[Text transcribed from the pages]
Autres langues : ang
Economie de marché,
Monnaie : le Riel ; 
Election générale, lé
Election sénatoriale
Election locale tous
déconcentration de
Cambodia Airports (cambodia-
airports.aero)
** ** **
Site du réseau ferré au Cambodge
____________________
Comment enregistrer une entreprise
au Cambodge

=== WHAT TO PRODUCE ===
Write out every line of the entries above, keeping each one unchanged.

=== OUTPUT ===
Autres langues : ang
Economie de marché,
Monnaie : le Riel ; 
Election générale, lé
Election sénatoriale
Election locale tous
déconcentration de
Cambodia Airports (cambodia-
airports.aero)
** ** **
Site du réseau ferré au Cambodge
____________________
Comment enregistrer une entreprise
au Cambodge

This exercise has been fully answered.